The most blatant examples of Gerrymandering in Singapore have been in my opinion firstly the re-drawing of Cheng San and Eunos GRCs, and the disproportionate sizes of Tanjong Pagar GRC (helmed by Lee Kuan Yew) and Ang Mo Kio GRC (helmed by Lee Hsien Loong). Arguably, if Eunos and Cheng San did not have their boundaries re-drawn, Aljunied (the successor GRC to these two) may have fallen faster.
Yet, the PAP so far has resisted re-drawing the districts of constituencies they have lost, in particular Potong Pasir and Hougang.
Gerrymandering may be however one of those things that can never be fully eradicated in any country that allocates seats according to geographical regions. This is because any electoral commission tasked to draw up electoral districts can never be fully independent of political interference.
The point is this: even if you remove the electoral commission from the control of the Executive, who appoints the members of the ‘independent’ commission? The answer: Politicians.
In the UK, the electoral commission has become a tragi-comedy with politicians vying to place their own preferred political appointees into the electoral commission. Gerrymandering still occurs but in a different form: bargaining between the political appointees happen behind closed doors. Basically, you let me Gerrymander this district and I let you Gerrymander that other one. Even if this provides some form of check-and-balance, voters can still legitimately feel cheated as their choices become subjugated to opaque political bargaining.
What is therefore more important than the ‘independence’ of the electoral commission is the transparency of these institutions. No matter if electoral districts are drawn up by politicians or political appointees, they should make clear the reasons for re-districting. Gerrymandering through political appointees is no better than gerrymandering by the Executive. Instead, Singapore should make sure its Electoral Commission give clear reasoning for re-districting and justify these with statistics e.g. change in demographics. If these rules are not clearly implemented now, if the PAP should one day lose power, one should not expect the new ruling party to behave any differently. Better to establish clear rules for transparency now than suffer the same fates as Western democracies that pontificate fairness and democratic values, but subvert the same values with hypocrisy.
Finally, on the matter of law-suits: I think this is a matter of what we want our political campaigning to be like. Personally, I think that if normally, rules of slander and libel prevent us from telling lies about people, then there is no reason that this should not apply during campaigning. Better this than to have a situation like in the US where somehow the law is suspended during political campaigns, and one can take out advertisements on TV blatantly lying about your opponents e.g. the Republicans taking ads to say that Obama was a Muslim and not born in the US. Much as I disagree with the Workers Party ideologically, I have utmost respect for its candidates, especially Low Thia Kiang, for campaigning with integrity. If you go on stage and call someone corrupt without evidence, then you deserve to be sued, and politics is the better for it.

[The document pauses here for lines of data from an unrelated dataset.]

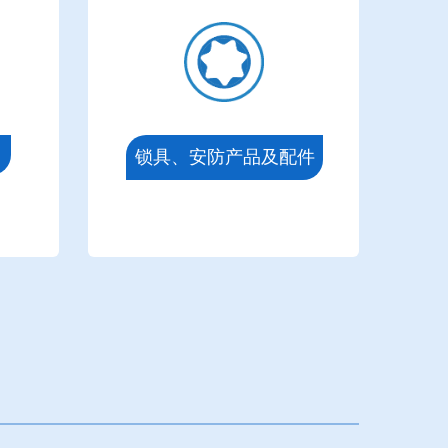
锁具、安防产品及配件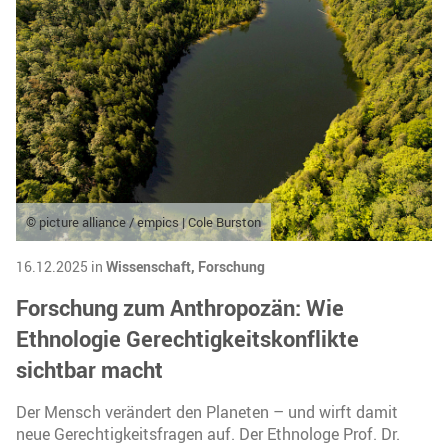
© picture alliance / empics | Cole Burston
16.12.2025 in
Wissenschaft,
Forschung
Forschung zum Anthropozän: Wie
Ethnologie Gerechtigkeitskonflikte
sichtbar macht
Der Mensch verändert den Planeten – und wirft damit
neue Gerechtigkeitsfragen auf. Der Ethnologe Prof. Dr.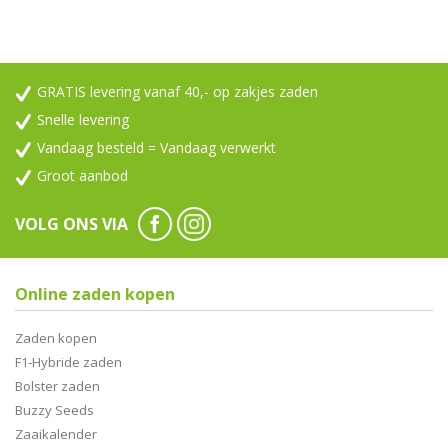
GRATIS levering vanaf 40,- op zakjes zaden
Snelle levering
Vandaag besteld = Vandaag verwerkt
Groot aanbod
VOLG ONS VIA
Online zaden kopen
Zaden kopen
F1-Hybride zaden
Bolster zaden
Buzzy Seeds
Zaaikalender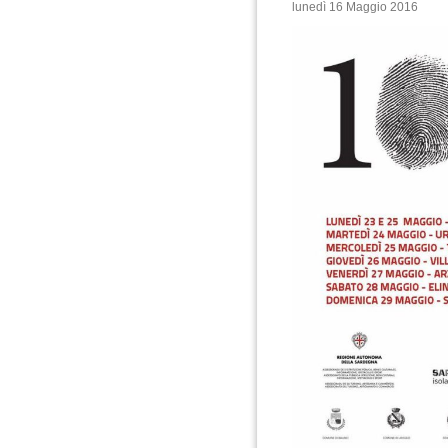
lunedì 16 Maggio 2016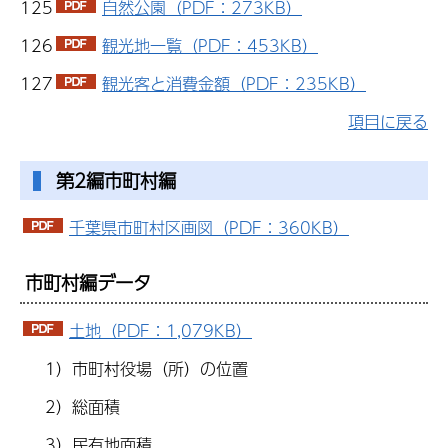
125
自然公園（PDF：273KB）
126
観光地一覧（PDF：453KB）
127
観光客と消費金額（PDF：235KB）
項目に戻る
第2編市町村編
千葉県市町村区画図（PDF：360KB）
市町村編データ
土地（PDF：1,079KB）
1）市町村役場（所）の位置
2）総面積
3）民有地面積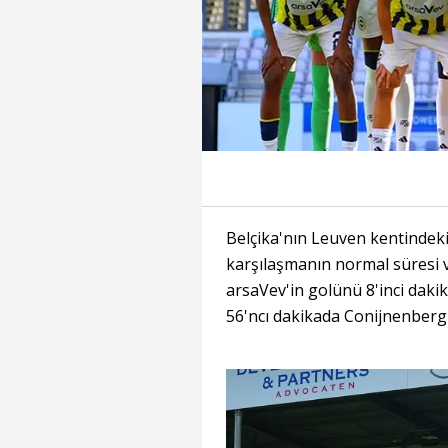
Belçika'nın Leuven kentinde
karşılaşmanın normal süresi 
arsaVev'in golünü 8'inci da
56'ncı dakikada Conijnenberg i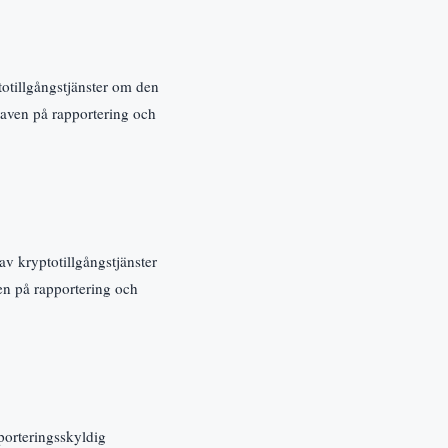
totillgångstjänster om den
kraven på rapportering och
av kryptotillgångstjänster
ven på rapportering och
pporteringsskyldig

At the end of the day, it would take a radical to assert that the situation on Singapore is in any way comparable, even on a matter of scale, to the shenanigans that allegedly happened in Malaysia. There is a huge difference between gerrymandering, pork-barrel politics and rules against irresponsible campaign speech (which happens to varying degrees to all advanced democracies), and the stuffing of ballot boxes and phantom voters (which is outright electoral fraud). The electoral system in Singapore is not perfect, but in my opinion, not any more imperfect than in most advanced democracies. There is always room for improvement, but to compare Singapore to despotic regimes that commit outright fraud is not only inappropriate, it is very unfair.